BOISE — Idaho Department of Health and Welfare submitted a state plan amendment Monday that would allow coverage for adult psychiatric hospitalizations at institutions for mental diseases (IMDs).
“Today they would get service through the division of behavioral health using a different source of funding, so they’d go to the same places, but they’d go to same places, the different would be they’d get it as part of their Medicaid benefit," said administrator for division of Medicaid Matt Wimmer.
Last fall, the SUPPORT Act passed and signed by president trump allows for coverage of people with substance use disorder needs through Medicaid agencies, but it does not cover for mental illness alone. The department says this amendment would potentially help cover both.
“If you had a substance use disorder and another mental health issue, then we could cover inpatient psychiatric hospital services," said Wimmer.
In addition to the amendment, they're also pursuing an 1115 IMD waiver, which would cover individuals to seek treatment at free-standing psychiatric hospitals, rather than full-service hospitals.
“There’s some hospitals, general acute hospitals like St. Alphonsus, that do some [psychiatric] services but they’re not solely dedicated to that," said Wimmer, "places like Intermountain Hospital, or Cottonwood Hospital are solely dedicated to psychiatric services, and that’s what it lets us cover."
The department says this amendment is just a way to provide the full level of behavioral health care necessary to the populations they serve.
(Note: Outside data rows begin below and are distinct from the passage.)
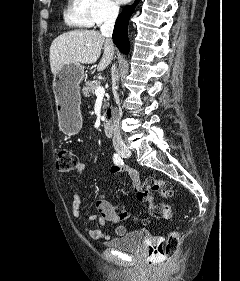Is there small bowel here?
Wrapping results in <instances>:
<instances>
[{
	"label": "small bowel",
	"mask_w": 240,
	"mask_h": 281,
	"mask_svg": "<svg viewBox=\"0 0 240 281\" xmlns=\"http://www.w3.org/2000/svg\"><path fill=\"white\" fill-rule=\"evenodd\" d=\"M75 170L78 174H83L86 170V165L83 162H79ZM110 172L111 174L127 172L131 179L132 185L136 190L141 184L138 172L132 168L114 165L111 167ZM95 206L97 214L89 216L87 221L97 220L98 224L96 226H91L89 224L84 225V231L88 236H90L92 239L106 238L107 236L102 231V227L106 222H111L115 225L116 235L123 236L126 234L127 226L117 215L114 206L106 199L105 194H101L98 197ZM71 213L74 218L80 219L82 217L81 198L78 192H74L73 194Z\"/></svg>",
	"instance_id": "small-bowel-1"
}]
</instances>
"If all they need is some counseling, then great, we have them covered there, but if they need those more intensive levels of service, we can help them there as well," said Wimmer.
The department says they expect the comment period for the 1115 IMD waiver to occur in the next 2-3 weeks this October. The department also says in their press release, "Since the requirements for 1115 waivers have become extensive and highly prescriptive, approval for funding is not expected until well after Jan. 1."